Input data
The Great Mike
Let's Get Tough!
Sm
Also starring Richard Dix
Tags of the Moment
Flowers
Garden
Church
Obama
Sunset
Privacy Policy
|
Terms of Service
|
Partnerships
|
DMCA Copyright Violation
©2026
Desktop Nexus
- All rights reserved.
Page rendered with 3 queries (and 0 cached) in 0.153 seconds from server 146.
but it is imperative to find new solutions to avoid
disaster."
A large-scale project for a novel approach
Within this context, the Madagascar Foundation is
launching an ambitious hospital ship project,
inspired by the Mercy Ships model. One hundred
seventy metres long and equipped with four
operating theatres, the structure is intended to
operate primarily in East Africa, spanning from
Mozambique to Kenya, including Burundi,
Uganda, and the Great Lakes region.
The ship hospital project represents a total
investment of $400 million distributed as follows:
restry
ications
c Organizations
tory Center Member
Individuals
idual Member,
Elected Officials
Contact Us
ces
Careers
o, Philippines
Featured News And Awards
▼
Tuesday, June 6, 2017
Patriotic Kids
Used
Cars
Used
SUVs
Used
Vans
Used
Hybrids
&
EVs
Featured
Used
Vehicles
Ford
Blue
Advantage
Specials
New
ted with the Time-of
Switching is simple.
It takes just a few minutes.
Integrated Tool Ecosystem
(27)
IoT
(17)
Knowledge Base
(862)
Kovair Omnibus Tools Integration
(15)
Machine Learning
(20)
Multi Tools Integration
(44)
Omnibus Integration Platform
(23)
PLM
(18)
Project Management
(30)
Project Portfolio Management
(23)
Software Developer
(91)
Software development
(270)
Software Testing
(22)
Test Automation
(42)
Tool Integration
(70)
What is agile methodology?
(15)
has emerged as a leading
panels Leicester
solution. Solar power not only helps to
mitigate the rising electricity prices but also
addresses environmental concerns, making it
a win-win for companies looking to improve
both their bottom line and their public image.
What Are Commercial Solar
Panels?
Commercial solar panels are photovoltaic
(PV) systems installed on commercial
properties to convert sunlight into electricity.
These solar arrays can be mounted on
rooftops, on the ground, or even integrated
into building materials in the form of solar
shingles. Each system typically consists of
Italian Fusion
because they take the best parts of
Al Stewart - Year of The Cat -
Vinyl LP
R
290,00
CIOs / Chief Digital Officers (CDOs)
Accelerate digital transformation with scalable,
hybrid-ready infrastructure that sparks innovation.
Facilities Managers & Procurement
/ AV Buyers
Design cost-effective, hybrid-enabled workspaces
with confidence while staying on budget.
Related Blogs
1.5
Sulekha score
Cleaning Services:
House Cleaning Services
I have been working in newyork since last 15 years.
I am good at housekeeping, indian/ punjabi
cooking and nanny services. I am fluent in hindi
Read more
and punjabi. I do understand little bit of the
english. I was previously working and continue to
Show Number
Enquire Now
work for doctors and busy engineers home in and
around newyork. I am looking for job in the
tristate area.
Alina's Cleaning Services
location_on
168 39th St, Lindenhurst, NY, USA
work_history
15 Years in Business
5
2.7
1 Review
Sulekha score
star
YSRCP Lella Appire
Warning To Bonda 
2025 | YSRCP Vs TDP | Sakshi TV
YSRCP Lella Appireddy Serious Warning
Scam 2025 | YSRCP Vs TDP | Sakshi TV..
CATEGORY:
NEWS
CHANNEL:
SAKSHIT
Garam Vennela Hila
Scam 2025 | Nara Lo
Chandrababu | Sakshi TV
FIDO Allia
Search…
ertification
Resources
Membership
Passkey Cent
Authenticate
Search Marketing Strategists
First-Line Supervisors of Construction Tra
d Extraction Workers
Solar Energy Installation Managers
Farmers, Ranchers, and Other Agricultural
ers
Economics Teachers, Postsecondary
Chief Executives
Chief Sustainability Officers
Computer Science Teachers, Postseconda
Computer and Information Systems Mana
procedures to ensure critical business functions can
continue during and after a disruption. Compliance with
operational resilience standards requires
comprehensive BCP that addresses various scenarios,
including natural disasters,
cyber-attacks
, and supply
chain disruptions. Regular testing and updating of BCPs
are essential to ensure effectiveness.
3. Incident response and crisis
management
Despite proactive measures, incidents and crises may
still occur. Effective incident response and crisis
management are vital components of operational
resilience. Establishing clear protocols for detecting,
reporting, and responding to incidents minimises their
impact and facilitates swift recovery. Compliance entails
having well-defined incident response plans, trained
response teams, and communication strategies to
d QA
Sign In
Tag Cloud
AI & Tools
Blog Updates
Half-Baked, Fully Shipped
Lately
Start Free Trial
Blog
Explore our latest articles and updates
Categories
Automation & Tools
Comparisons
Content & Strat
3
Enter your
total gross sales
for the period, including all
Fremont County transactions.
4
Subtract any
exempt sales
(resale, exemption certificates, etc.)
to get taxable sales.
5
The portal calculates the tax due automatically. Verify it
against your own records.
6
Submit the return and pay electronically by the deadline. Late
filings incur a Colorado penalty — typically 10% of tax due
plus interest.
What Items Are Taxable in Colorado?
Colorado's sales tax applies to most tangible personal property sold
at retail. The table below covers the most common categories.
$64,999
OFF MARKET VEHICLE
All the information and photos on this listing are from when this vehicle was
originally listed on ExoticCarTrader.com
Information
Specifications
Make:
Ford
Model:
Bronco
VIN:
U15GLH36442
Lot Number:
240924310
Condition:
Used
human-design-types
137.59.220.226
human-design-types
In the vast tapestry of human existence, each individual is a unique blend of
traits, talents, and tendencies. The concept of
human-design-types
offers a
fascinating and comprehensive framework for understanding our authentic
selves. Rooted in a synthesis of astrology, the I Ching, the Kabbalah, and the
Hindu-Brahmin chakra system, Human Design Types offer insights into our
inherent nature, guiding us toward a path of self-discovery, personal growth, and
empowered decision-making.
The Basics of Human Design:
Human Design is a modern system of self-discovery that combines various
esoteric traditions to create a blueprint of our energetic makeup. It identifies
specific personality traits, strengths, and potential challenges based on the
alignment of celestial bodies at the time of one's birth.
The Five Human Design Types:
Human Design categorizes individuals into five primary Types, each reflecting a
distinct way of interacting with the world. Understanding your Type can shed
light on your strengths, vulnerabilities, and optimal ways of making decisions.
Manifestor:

Task description
Write the data out again. Match it word for word.

Result of the exercise
The Great Mike
Let's Get Tough!
Sm
Also starring Richard Dix
Tags of the Moment
Flowers
Garden
Church
Obama
Sunset
Privacy Policy
|
Terms of Service
|
Partnerships
|
DMCA Copyright Violation
©2026
Desktop Nexus
- All rights reserved.
Page rendered with 3 queries (and 0 cached) in 0.153 seconds from server 146.
but it is imperative to find new solutions to avoid
disaster."
A large-scale project for a novel approach
Within this context, the Madagascar Foundation is
launching an ambitious hospital ship project,
inspired by the Mercy Ships model. One hundred
seventy metres long and equipped with four
operating theatres, the structure is intended to
operate primarily in East Africa, spanning from
Mozambique to Kenya, including Burundi,
Uganda, and the Great Lakes region.
The ship hospital project represents a total
investment of $400 million distributed as follows:
restry
ications
c Organizations
tory Center Member
Individuals
idual Member,
Elected Officials
Contact Us
ces
Careers
o, Philippines
Featured News And Awards
▼
Tuesday, June 6, 2017
Patriotic Kids
Used
Cars
Used
SUVs
Used
Vans
Used
Hybrids
&
EVs
Featured
Used
Vehicles
Ford
Blue
Advantage
Specials
New
ted with the Time-of
Switching is simple.
It takes just a few minutes.
Integrated Tool Ecosystem
(27)
IoT
(17)
Knowledge Base
(862)
Kovair Omnibus Tools Integration
(15)
Machine Learning
(20)
Multi Tools Integration
(44)
Omnibus Integration Platform
(23)
PLM
(18)
Project Management
(30)
Project Portfolio Management
(23)
Software Developer
(91)
Software development
(270)
Software Testing
(22)
Test Automation
(42)
Tool Integration
(70)
What is agile methodology?
(15)
has emerged as a leading
panels Leicester
solution. Solar power not only helps to
mitigate the rising electricity prices but also
addresses environmental concerns, making it
a win-win for companies looking to improve
both their bottom line and their public image.
What Are Commercial Solar
Panels?
Commercial solar panels are photovoltaic
(PV) systems installed on commercial
properties to convert sunlight into electricity.
These solar arrays can be mounted on
rooftops, on the ground, or even integrated
into building materials in the form of solar
shingles. Each system typically consists of
Italian Fusion
because they take the best parts of
Al Stewart - Year of The Cat -
Vinyl LP
R
290,00
CIOs / Chief Digital Officers (CDOs)
Accelerate digital transformation with scalable,
hybrid-ready infrastructure that sparks innovation.
Facilities Managers & Procurement
/ AV Buyers
Design cost-effective, hybrid-enabled workspaces
with confidence while staying on budget.
Related Blogs
1.5
Sulekha score
Cleaning Services:
House Cleaning Services
I have been working in newyork since last 15 years.
I am good at housekeeping, indian/ punjabi
cooking and nanny services. I am fluent in hindi
Read more
and punjabi. I do understand little bit of the
english. I was previously working and continue to
Show Number
Enquire Now
work for doctors and busy engineers home in and
around newyork. I am looking for job in the
tristate area.
Alina's Cleaning Services
location_on
168 39th St, Lindenhurst, NY, USA
work_history
15 Years in Business
5
2.7
1 Review
Sulekha score
star
YSRCP Lella Appire
Warning To Bonda 
2025 | YSRCP Vs TDP | Sakshi TV
YSRCP Lella Appireddy Serious Warning
Scam 2025 | YSRCP Vs TDP | Sakshi TV..
CATEGORY:
NEWS
CHANNEL:
SAKSHIT
Garam Vennela Hila
Scam 2025 | Nara Lo
Chandrababu | Sakshi TV
FIDO Allia
Search…
ertification
Resources
Membership
Passkey Cent
Authenticate
Search Marketing Strategists
First-Line Supervisors of Construction Tra
d Extraction Workers
Solar Energy Installation Managers
Farmers, Ranchers, and Other Agricultural
ers
Economics Teachers, Postsecondary
Chief Executives
Chief Sustainability Officers
Computer Science Teachers, Postseconda
Computer and Information Systems Mana
procedures to ensure critical business functions can
continue during and after a disruption. Compliance with
operational resilience standards requires
comprehensive BCP that addresses various scenarios,
including natural disasters,
cyber-attacks
, and supply
chain disruptions. Regular testing and updating of BCPs
are essential to ensure effectiveness.
3. Incident response and crisis
management
Despite proactive measures, incidents and crises may
still occur. Effective incident response and crisis
management are vital components of operational
resilience. Establishing clear protocols for detecting,
reporting, and responding to incidents minimises their
impact and facilitates swift recovery. Compliance entails
having well-defined incident response plans, trained
response teams, and communication strategies to
d QA
Sign In
Tag Cloud
AI & Tools
Blog Updates
Half-Baked, Fully Shipped
Lately
Start Free Trial
Blog
Explore our latest articles and updates
Categories
Automation & Tools
Comparisons
Content & Strat
3
Enter your
total gross sales
for the period, including all
Fremont County transactions.
4
Subtract any
exempt sales
(resale, exemption certificates, etc.)
to get taxable sales.
5
The portal calculates the tax due automatically. Verify it
against your own records.
6
Submit the return and pay electronically by the deadline. Late
filings incur a Colorado penalty — typically 10% of tax due
plus interest.
What Items Are Taxable in Colorado?
Colorado's sales tax applies to most tangible personal property sold
at retail. The table below covers the most common categories.
$64,999
OFF MARKET VEHICLE
All the information and photos on this listing are from when this vehicle was
originally listed on ExoticCarTrader.com
Information
Specifications
Make:
Ford
Model:
Bronco
VIN:
U15GLH36442
Lot Number:
240924310
Condition:
Used
human-design-types
137.59.220.226
human-design-types
In the vast tapestry of human existence, each individual is a unique blend of
traits, talents, and tendencies. The concept of
human-design-types
offers a
fascinating and comprehensive framework for understanding our authentic
selves. Rooted in a synthesis of astrology, the I Ching, the Kabbalah, and the
Hindu-Brahmin chakra system, Human Design Types offer insights into our
inherent nature, guiding us toward a path of self-discovery, personal growth, and
empowered decision-making.
The Basics of Human Design:
Human Design is a modern system of self-discovery that combines various
esoteric traditions to create a blueprint of our energetic makeup. It identifies
specific personality traits, strengths, and potential challenges based on the
alignment of celestial bodies at the time of one's birth.
The Five Human Design Types:
Human Design categorizes individuals into five primary Types, each reflecting a
distinct way of interacting with the world. Understanding your Type can shed
light on your strengths, vulnerabilities, and optimal ways of making decisions.
Manifestor:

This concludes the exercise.